→ **Task brief**
If a line in the data holds "stained", copy that line out in full.

→ **Provided information**
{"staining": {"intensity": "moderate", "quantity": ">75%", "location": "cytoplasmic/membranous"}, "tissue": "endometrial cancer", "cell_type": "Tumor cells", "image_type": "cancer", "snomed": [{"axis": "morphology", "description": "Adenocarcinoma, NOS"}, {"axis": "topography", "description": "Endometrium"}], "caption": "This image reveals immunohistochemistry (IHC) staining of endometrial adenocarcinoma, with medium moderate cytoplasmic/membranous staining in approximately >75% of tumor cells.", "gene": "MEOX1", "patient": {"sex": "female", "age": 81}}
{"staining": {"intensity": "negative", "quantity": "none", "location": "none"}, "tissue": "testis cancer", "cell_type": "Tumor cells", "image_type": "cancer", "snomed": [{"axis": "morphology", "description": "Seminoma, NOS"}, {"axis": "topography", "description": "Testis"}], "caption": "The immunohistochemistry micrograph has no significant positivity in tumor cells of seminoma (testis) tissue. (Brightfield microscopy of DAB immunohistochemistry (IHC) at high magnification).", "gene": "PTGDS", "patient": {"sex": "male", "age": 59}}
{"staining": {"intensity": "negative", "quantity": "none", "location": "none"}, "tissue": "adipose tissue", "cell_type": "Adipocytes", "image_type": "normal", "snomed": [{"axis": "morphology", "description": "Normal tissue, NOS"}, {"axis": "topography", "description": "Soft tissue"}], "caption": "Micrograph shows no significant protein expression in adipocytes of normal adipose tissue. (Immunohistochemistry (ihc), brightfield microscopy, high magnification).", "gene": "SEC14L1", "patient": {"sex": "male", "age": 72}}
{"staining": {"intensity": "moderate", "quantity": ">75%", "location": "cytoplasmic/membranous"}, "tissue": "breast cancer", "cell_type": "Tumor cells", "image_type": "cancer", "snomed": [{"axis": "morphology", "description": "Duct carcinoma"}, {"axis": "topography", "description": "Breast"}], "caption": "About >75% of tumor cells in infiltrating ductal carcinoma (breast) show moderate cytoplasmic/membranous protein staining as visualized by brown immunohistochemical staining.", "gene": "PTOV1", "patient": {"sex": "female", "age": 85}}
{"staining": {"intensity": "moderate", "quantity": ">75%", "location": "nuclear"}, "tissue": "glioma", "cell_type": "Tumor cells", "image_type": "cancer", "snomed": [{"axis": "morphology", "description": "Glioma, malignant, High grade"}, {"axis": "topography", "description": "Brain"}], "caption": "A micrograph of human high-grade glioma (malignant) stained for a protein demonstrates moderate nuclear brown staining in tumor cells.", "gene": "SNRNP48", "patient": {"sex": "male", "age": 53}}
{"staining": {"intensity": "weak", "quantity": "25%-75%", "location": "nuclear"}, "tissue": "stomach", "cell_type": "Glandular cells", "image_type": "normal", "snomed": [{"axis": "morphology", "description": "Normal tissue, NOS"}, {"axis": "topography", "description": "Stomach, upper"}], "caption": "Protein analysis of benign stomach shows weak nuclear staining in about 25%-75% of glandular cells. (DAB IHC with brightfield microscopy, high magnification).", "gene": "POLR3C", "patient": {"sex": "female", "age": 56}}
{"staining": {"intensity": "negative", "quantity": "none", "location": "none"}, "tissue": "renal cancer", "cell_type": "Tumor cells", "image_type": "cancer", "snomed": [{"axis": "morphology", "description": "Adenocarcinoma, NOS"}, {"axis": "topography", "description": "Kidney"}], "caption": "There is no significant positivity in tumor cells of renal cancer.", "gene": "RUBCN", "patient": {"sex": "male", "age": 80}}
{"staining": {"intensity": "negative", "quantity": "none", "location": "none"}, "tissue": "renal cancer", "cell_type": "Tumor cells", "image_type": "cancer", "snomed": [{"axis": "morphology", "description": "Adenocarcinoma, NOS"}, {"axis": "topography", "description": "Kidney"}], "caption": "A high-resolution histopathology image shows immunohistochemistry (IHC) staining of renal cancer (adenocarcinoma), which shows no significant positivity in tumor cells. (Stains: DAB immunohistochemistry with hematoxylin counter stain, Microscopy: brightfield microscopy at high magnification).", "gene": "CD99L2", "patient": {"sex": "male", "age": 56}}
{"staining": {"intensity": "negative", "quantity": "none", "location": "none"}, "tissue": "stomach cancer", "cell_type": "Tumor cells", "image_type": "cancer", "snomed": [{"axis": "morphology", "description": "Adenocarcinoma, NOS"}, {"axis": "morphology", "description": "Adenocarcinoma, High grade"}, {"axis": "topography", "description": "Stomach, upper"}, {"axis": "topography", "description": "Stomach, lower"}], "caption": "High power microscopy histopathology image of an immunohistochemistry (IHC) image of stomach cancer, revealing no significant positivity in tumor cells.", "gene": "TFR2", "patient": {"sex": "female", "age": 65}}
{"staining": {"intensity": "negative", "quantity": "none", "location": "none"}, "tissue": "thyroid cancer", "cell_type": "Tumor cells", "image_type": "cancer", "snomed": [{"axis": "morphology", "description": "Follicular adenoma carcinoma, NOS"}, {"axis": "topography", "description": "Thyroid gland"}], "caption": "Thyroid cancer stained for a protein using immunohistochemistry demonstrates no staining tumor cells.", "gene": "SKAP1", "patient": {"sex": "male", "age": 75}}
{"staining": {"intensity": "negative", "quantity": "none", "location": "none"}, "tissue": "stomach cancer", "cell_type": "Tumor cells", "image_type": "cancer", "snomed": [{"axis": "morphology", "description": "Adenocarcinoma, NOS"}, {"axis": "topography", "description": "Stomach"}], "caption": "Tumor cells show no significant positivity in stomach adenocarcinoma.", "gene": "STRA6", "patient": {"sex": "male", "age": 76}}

→ **Response area**
{"staining": {"intensity": "moderate", "quantity": ">75%", "location": "nuclear"}, "tissue": "glioma", "cell_type": "Tumor cells", "image_type": "cancer", "snomed": [{"axis": "morphology", "description": "Glioma, malignant, High grade"}, {"axis": "topography", "description": "Brain"}], "caption": "A micrograph of human high-grade glioma (malignant) stained for a protein demonstrates moderate nuclear brown staining in tumor cells.", "gene": "SNRNP48", "patient": {"sex": "male", "age": 53}}
{"staining": {"intensity": "negative", "quantity": "none", "location": "none"}, "tissue": "thyroid cancer", "cell_type": "Tumor cells", "image_type": "cancer", "snomed": [{"axis": "morphology", "description": "Follicular adenoma carcinoma, NOS"}, {"axis": "topography", "description": "Thyroid gland"}], "caption": "Thyroid cancer stained for a protein using immunohistochemistry demonstrates no staining tumor cells.", "gene": "SKAP1", "patient": {"sex": "male", "age": 75}}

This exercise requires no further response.